Proteins are the most important class of molecules in a cell. Most proteins function by interacting with other molecules, especially other proteins. The interactions among proteins are highly regulated and tightly conserved throughout evolution, [1, 2] mainly because unnecessary or unsatisfactory interaction (misinteraction) triggered by random mutations can lead to molecular dysfunction. Therefore, interaction interface regions are under pressure from natural selection and are more conserved [3] compared to other exposed non-interface regions of proteins. Protein “structural interactomics” to map all the protein domain interactions is becoming increasingly important as more complete genome sequences are made available [4–7]. Now scientists can map the whole human interactome bioinformatically [8], using ever-increasing experimental data coming from methods such as yeast two-hybrid analysis. Consequently, a higher resolution molecular interaction analysis is also becoming more important.
Since the 1970s, there has been much effort to determine the principles of protein-protein recognition. Pioneers in the field of protein-protein interaction, such as Chothia and Janin [9], have studied the physical and chemical properties of protein interaction sites that contribute to the recognition processes. Colman et al. [10, 11] focused on electrostatic and shape complementarity of interaction interfaces using EC (Electrostatic Complementarity) and shape correlation index, respectively. Argos [12] studied interfaces between protein subunits or protein domains. He not only investigated the physicochemical properties of protein interfaces, but also tried to understand the geometric features of protein interfaces using a spline function [13, 14]. Jones and Thornton [15] introduced a surface patch method to find out the parameters that contribute to the process of protein-protein interaction. Chakrabarti and Janin [16, 17] investigated the structure of interface region by dissecting it into core and rim based on different solvent accessibility. They also addressed the chemical properties of each region.
Recently, there has been a new trend in the study of protein interfaces. Several groups have introduced computational geometric and topology methods for the study of protein interfaces. Most importantly, the Voronoi diagram [18, 19, 23] has been used to study interfaces of protein complexes. As early as 1974, Richards [20, 21] first introduced the Voronoi diagram as an application for protein structure study, although not specifically as an interface analysis tool.
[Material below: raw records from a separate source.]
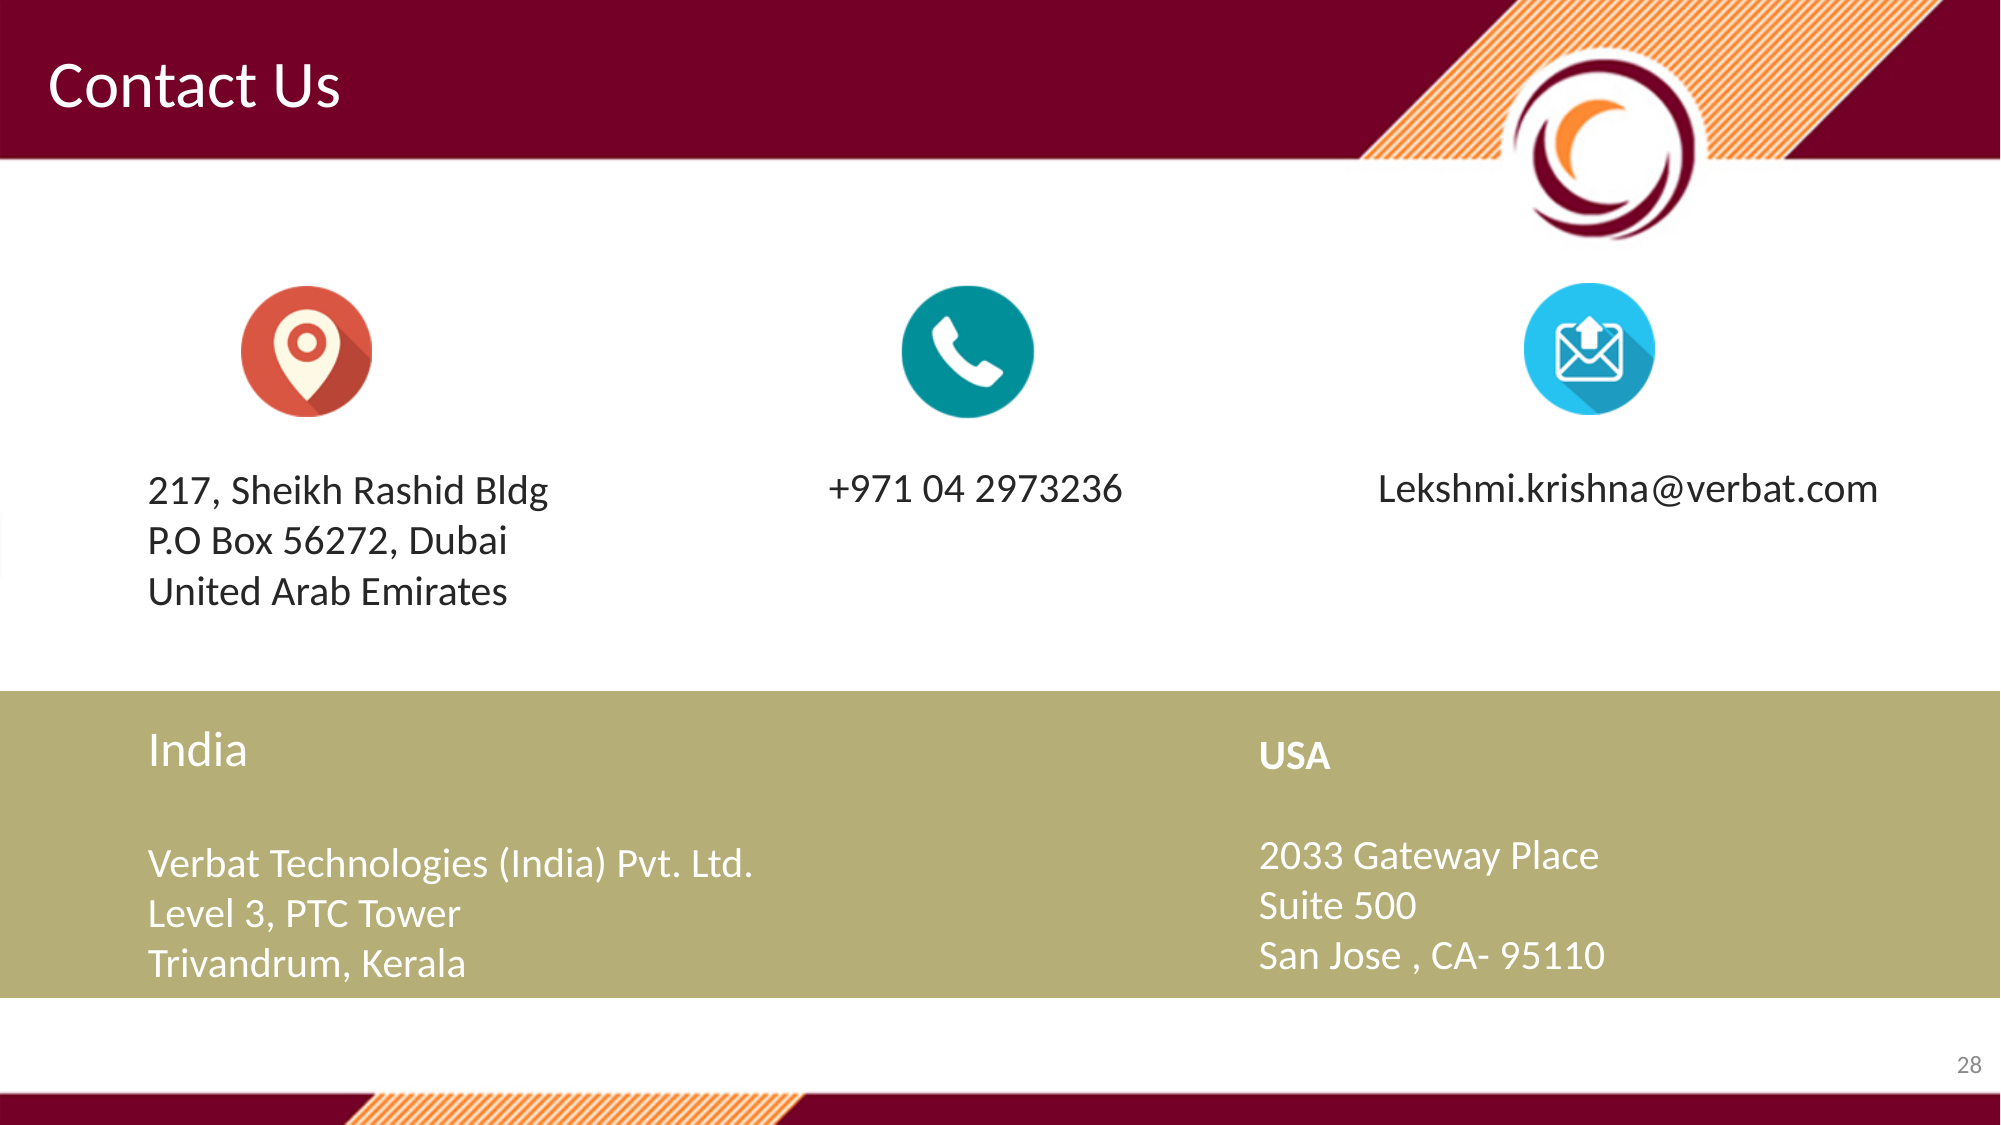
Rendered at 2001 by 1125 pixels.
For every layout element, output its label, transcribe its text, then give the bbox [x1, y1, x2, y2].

text_box Contact Us [34, 42, 1272, 125]
slide_number 28 [1547, 1037, 1998, 1094]
text_box +971 04 2973236 [813, 453, 1210, 540]
picture [0, 0, 2001, 1125]
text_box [0, 690, 2000, 1037]
text_box Lekshmi.krishna@verbat.com [1363, 453, 1929, 530]
text_box 217, Sheikh Rashid Bldg P.O Box 56272, Dubai United Arab Emirates [132, 455, 624, 621]
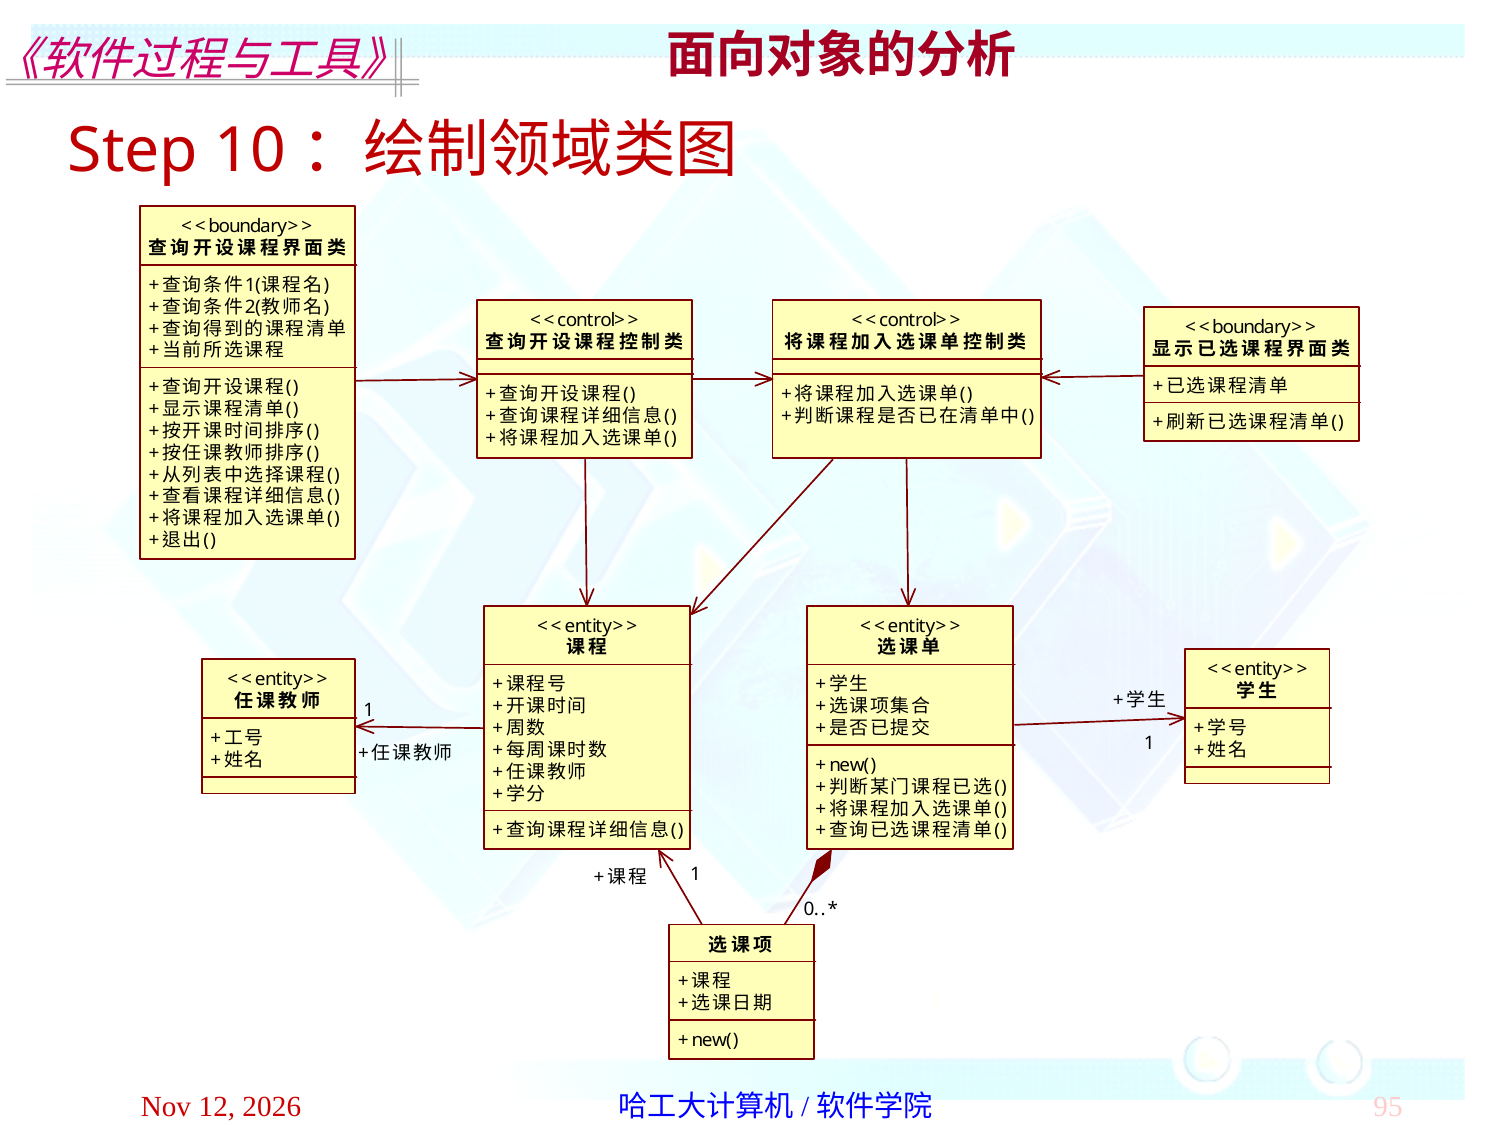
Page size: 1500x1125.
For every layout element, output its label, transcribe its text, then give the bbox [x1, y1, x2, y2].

picture [105, 172, 1395, 1094]
text_box Step 10：绘制领域类图 [53, 101, 1447, 209]
text_box 面向对象的分析 [389, 15, 1294, 90]
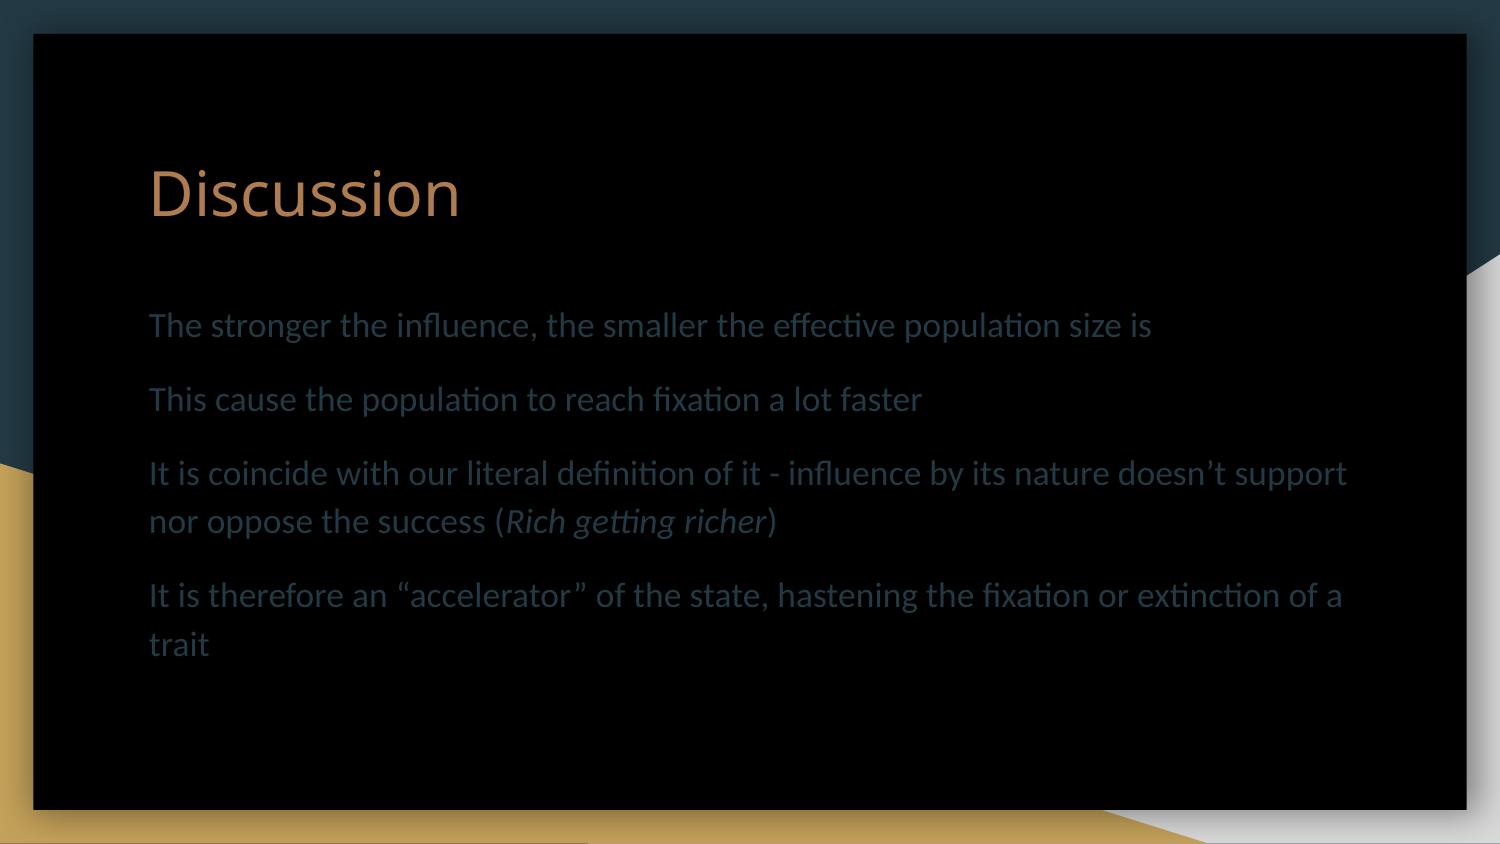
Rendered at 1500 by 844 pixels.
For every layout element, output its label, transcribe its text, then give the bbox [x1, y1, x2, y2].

Despite all the efforts to unveil the underlying principles of protein-protein interaction for over 30 years, there has not been much progress at the fundamental level since the research by Chothia and Janin [9]. The interface data derived from different approaches are not well maintained or widely shared amongst scientists. Fortunately, with the help of faster X-ray crystallography and NMR in structural biology, there has been an increase in the number of known three-dimensional protein structures. This 3D structure information is a good source of data for the study of protein interfaces.
Here, we introduce a large-scale protein interaction interface database called InterPare (http://interpare.net or http://psimap.org). InterPare presents interfaces between protein domains identified by three methods. First, the interface is detected by calculating the geometric distance between subunits of multidomain proteins or protein complexes in the PDB [22, 27]. In the second approach, buried protein regions are identified by calculating the accessible surface area (ASA) when they form a complex or an aggregate with other subunits or domains. These buried regions can be accessible to water when they are in a free subunit or one domain state. Finally, interfaces are defined by a geometric and topological approach using the Voronoi diagram [18, 19, 23]. InterPare presents protein interfaces defined by the Voronoi diagram. The interface structure of queried proteins, in the context of the whole protein configuration, can be viewed with three different molecular viewers on the results page. They are the Chime [24], Jmol [25], and InterFacer [26]. InterPare also provides the atomic coordinate files for protein surface, interior, and interface for further analysis.